Correlation Between CI Global and Mackenzie Global
Can any of the company-specific risk be diversified away by investing in both CI Global and Mackenzie Global at the same time? Although using a correlation coefficient on its own may not help to predict future stock returns, this module helps to understand the diversifiable risk of combining CI Global and Mackenzie Global into the same portfolio, which is an essential part of the fundamental portfolio management process.
By analyzing existing cross correlation between CI Global Financial and Mackenzie Global Infrastructure, you can compare the effects of market volatilities on CI Global and Mackenzie Global and check how they will diversify away market risk if combined in the same portfolio for a given time horizon. You can also utilize pair trading strategies of matching a long position in CI Global with a short position of Mackenzie Global. Check out your portfolio center. Please also check ongoing floating volatility patterns of CI Global and Mackenzie Global.
Diversification Opportunities for CI Global and Mackenzie Global
0.84 | Correlation Coefficient |
Very poor diversification
The 3 months correlation between FSF and Mackenzie is 0.84. Overlapping area represents the amount of risk that can be diversified away by holding CI Global Financial and Mackenzie Global Infrastructur in the same portfolio, assuming nothing else is changed. The correlation between historical prices or returns on Mackenzie Global Inf and CI Global is a relative statistical measure of the degree to which these equity instruments tend to move together. The correlation coefficient measures the extent to which returns on CI Global Financial are associated (or correlated) with Mackenzie Global. Values of the correlation coefficient range from -1 to +1, where. The correlation of zero (0) is possible when the price movement of Mackenzie Global Inf has no effect on the direction of CI Global i.e., CI Global and Mackenzie Global go up and down completely randomly.

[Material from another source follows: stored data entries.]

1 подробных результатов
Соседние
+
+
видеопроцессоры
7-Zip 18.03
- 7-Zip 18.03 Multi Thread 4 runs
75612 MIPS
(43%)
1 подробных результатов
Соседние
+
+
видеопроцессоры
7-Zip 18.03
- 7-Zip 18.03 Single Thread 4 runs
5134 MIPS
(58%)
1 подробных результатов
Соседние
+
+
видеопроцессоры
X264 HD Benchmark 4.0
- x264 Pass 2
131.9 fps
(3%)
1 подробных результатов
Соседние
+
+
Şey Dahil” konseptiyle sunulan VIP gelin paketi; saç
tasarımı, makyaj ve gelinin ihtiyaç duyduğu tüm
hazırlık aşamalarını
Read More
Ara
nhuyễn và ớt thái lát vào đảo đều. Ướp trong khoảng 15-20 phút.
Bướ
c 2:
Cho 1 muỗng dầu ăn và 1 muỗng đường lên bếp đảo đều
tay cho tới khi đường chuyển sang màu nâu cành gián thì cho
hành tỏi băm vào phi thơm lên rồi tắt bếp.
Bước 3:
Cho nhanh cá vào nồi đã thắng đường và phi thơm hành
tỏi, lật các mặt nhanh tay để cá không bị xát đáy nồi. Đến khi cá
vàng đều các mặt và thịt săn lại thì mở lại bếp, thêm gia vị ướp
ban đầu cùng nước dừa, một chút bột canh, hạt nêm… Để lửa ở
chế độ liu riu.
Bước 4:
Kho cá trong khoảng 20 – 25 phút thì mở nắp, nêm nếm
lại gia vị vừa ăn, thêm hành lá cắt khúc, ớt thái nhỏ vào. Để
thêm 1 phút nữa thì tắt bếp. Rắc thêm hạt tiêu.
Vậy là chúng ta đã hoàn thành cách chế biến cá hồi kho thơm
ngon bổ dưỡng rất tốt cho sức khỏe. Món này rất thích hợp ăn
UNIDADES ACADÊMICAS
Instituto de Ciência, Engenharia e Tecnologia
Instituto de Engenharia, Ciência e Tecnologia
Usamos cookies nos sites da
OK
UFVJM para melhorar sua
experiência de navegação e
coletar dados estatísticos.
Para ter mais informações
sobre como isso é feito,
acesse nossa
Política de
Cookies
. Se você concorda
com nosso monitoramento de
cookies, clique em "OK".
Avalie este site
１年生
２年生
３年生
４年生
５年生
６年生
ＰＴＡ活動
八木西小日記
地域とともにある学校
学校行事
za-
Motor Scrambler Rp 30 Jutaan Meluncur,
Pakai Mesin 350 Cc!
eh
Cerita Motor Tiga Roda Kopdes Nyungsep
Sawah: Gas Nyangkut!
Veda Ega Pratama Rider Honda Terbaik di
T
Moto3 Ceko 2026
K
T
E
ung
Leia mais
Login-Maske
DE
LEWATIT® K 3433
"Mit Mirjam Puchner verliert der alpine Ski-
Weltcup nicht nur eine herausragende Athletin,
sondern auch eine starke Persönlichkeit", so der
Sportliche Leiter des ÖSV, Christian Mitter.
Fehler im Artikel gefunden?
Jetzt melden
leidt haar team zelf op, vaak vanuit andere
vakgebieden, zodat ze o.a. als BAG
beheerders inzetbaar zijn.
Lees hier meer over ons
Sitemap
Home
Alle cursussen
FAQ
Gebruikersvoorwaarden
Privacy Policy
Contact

Pair Corralation between CI Global and Mackenzie Global
Assuming the 90 days trading horizon CI Global Financial is expected to generate 1.05 times more return on investment than Mackenzie Global. However, CI Global is 1.05 times more volatile than Mackenzie Global Infrastructure. It trades about 0.14 of its potential returns per unit of risk. Mackenzie Global Infrastructure is currently generating about 0.04 per unit of risk. If you would invest 3,098 in CI Global Financial on December 4, 2024 and sell it today you would earn a total of 222.00 from holding CI Global Financial or generate 7.17% return on investment over 90 days.
Time Period | 3 Months [change] |
Direction | Moves Together |
Strength | Strong |
Accuracy | 98.36% |
Values | Daily Returns |
CI Global Financial vs. Mackenzie Global Infrastructur
Performance |
Timeline |
CI Global Financial |
Mackenzie Global Inf |
CI Global and Mackenzie Global Volatility Contrast
Predicted Return Density |
Returns |
Pair Trading with CI Global and Mackenzie Global
The main advantage of trading using opposite CI Global and Mackenzie Global positions is that it hedges away some unsystematic risk. Because of two separate transactions, even if CI Global position performs unexpectedly, Mackenzie Global can make up some of the losses. Pair trading also minimizes risk from directional movements in the market. For example, if an entire industry or sector drops because of unexpected headlines, the short position in Mackenzie Global will offset losses from the drop in Mackenzie Global's long position.CI Global vs. CI Preferred Share | CI Global vs. First Asset Morningstar | CI Global vs. CI Short Term | CI Global vs. CI Investment Grade |
Mackenzie Global vs. Mackenzie Developed ex North | Mackenzie Global vs. Mackenzie Global Sustainable | Mackenzie Global vs. Mackenzie Aggregate Bond | Mackenzie Global vs. Mackenzie Canadian Ultra |
Check out your portfolio center.Note that this page's information should be used as a complementary analysis to find the right mix of equity instruments to add to your existing portfolios or create a brand new portfolio. You can also try the Portfolio Center module to all portfolio management and optimization tools to improve performance of your portfolios.